DELI’s pilot site for Amsterdam is already online, and the company plans to launch DELI in Paris, Barcelona, Berlin, London, Copenhagen, and Stockholm in the next six months, plus, eventually, in the U.S.
The quiz asks questions like “Which shoe fits your style?” and “On which spot are you likely to be seen on a casual Saturday?” DELI’s custom algorithm, developed alongside University of Amsterdam and University of Stockholm, then processes the answers to craft suggestions for where users should eat, go out, and more. My personalized suggestions included dance parties at music venue The Sand and a trip to the famous cheese shop de Kaaskamer.
The results are then visualized in an interactive infographic that has the muted hues of a Wes Anderson film. “The platform is designed in a minimalistic way–using simplified illustrations, basic colors, and a few interactive elements,” Kolk tells us. “We aimed to create something very user-friendly and intuitive.”
The website has banner ads in place, and Kolk plans to offer the site’s services for free. Giving people a personality test automatically allows for hyper-targeted advertising, which could be a boon for brands trying to capture valuable travelers’ attention.
The site is not without flaws. The introductory quiz works like a flowchart, with your choices determining which options you are presented next. When I took the test, the options I was given for “favorite drink” included beer, shots, or wine, making me wonder how DELI accounts for non-drinkers in its algorithm. “We do have ‘soda’ for the non-drinking people,” Kolk says. “But you get that option after having chosen for sporty shoes–which implies you’re a sporty, healthy person.”
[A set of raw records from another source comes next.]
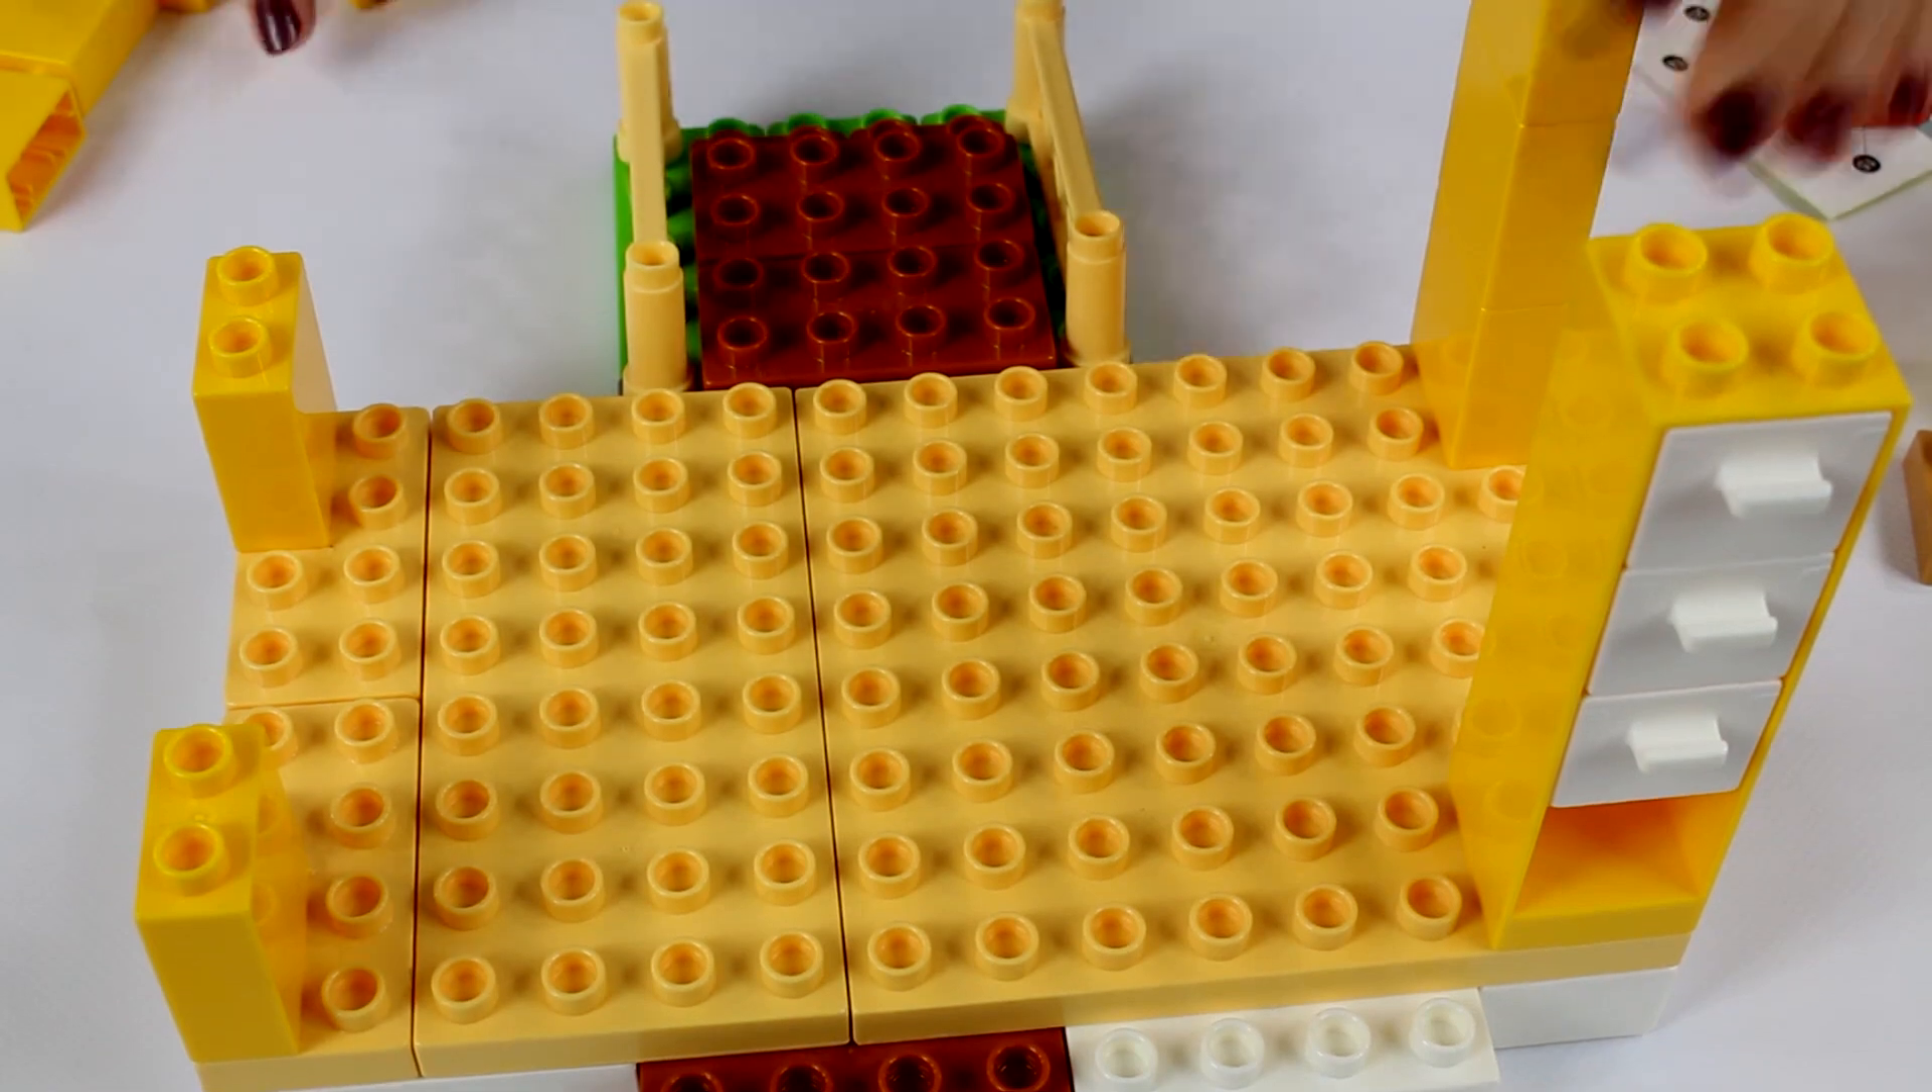Brakuje nam jeszcze ścian w domku Maszy, dlatego ładnie je uzupełnimy.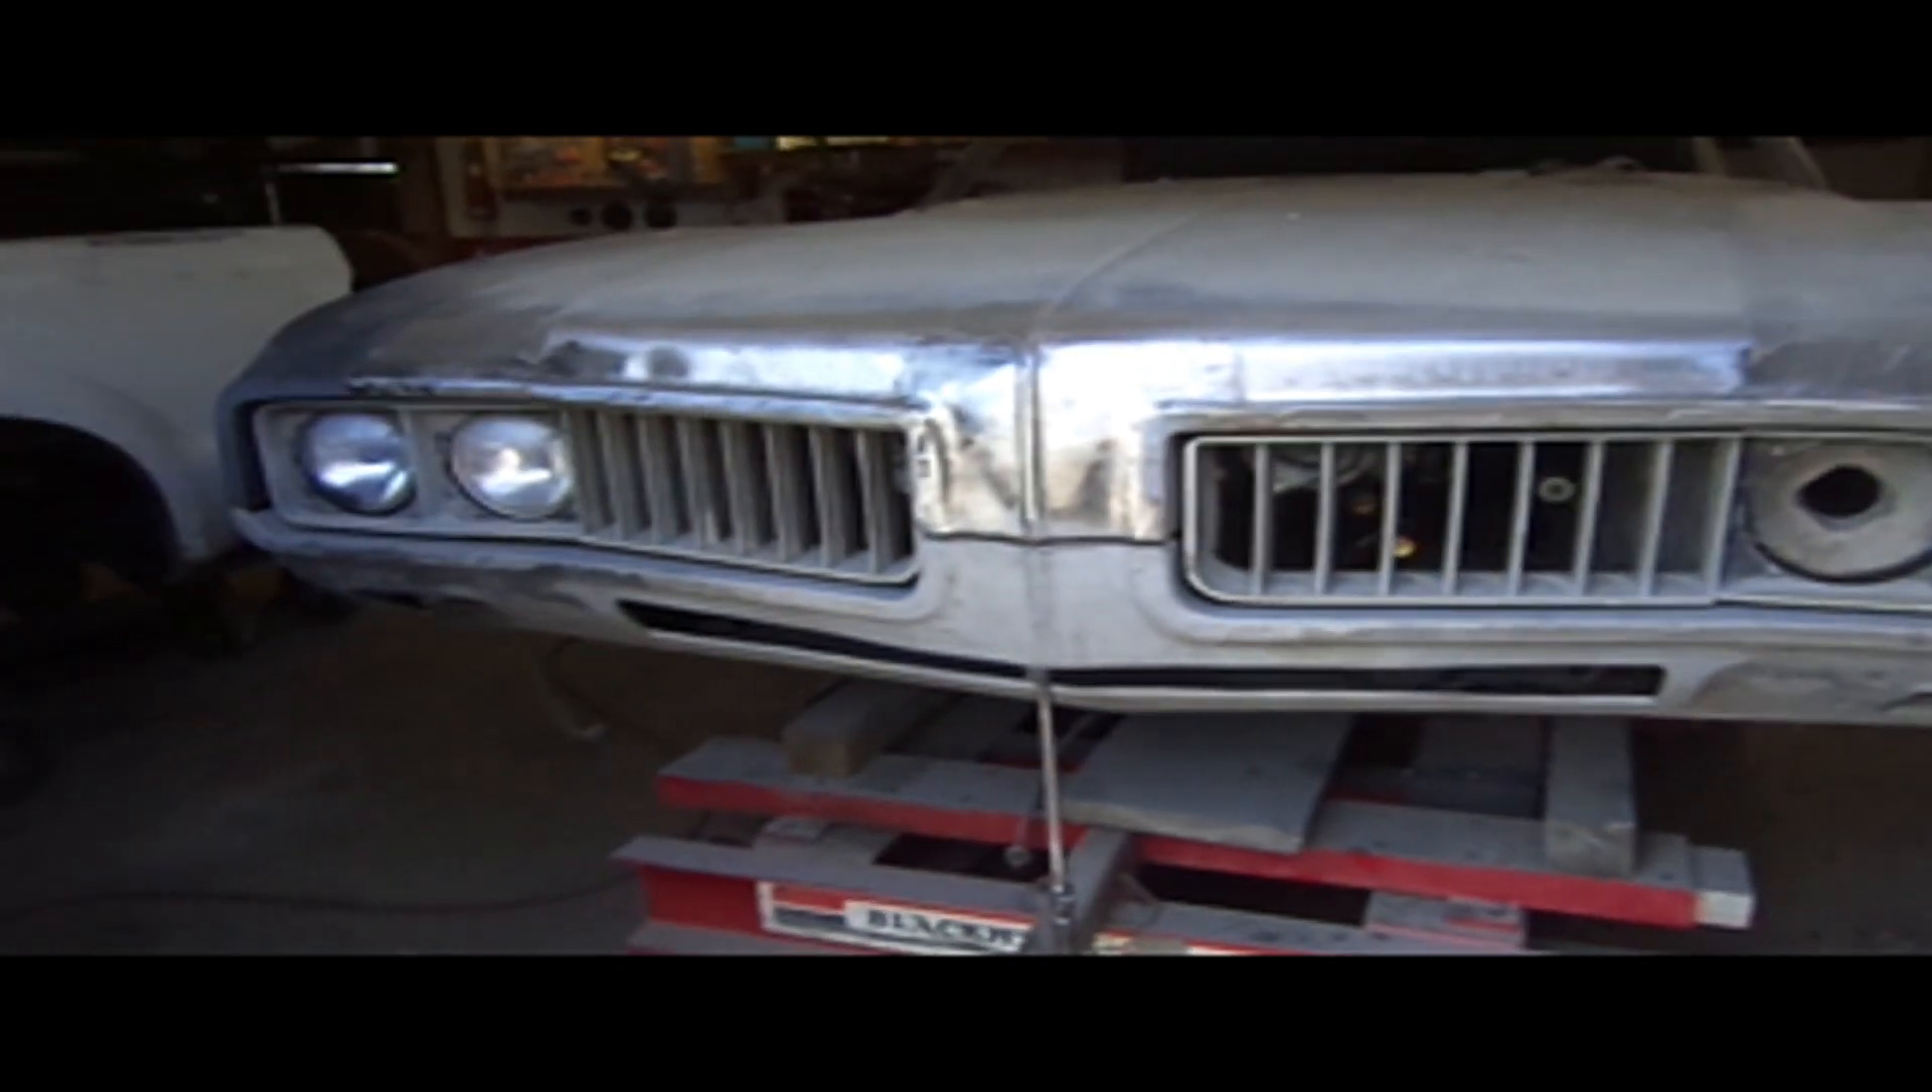So that's what it looks like with the grill in it. And it doesn't look, it doesn't look horrible.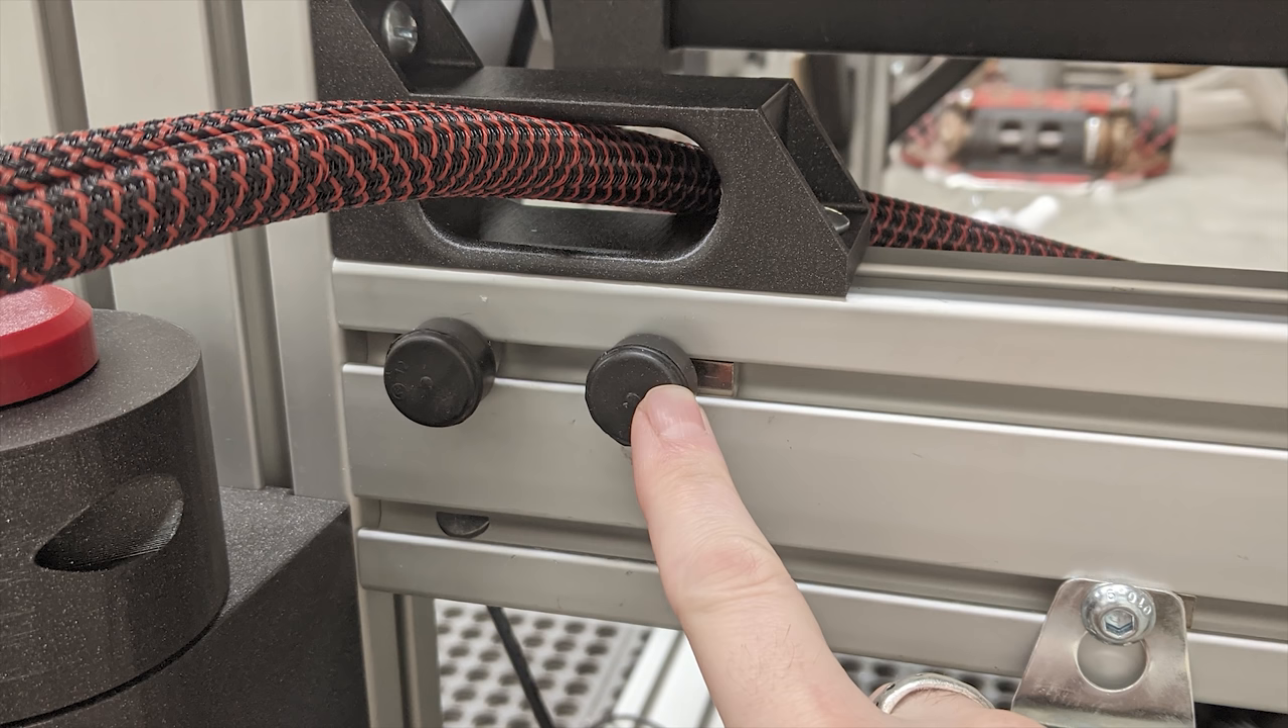I don't know if you can see it in the video, but I did actually add a little bumper down here into the frame. And, then I added two other bumpers against the side of the frame right there.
The idea that those who abstain from alcohol are invariably into running is pretty questionable, but Kolk assures us the algorithm is still under construction, and the company plans to partner with a big data research center to keep improving it. If Kolk works out the kinks, DELI has the potential to become a great resource for those tourists who want to travel slightly off the Lonely Planet path.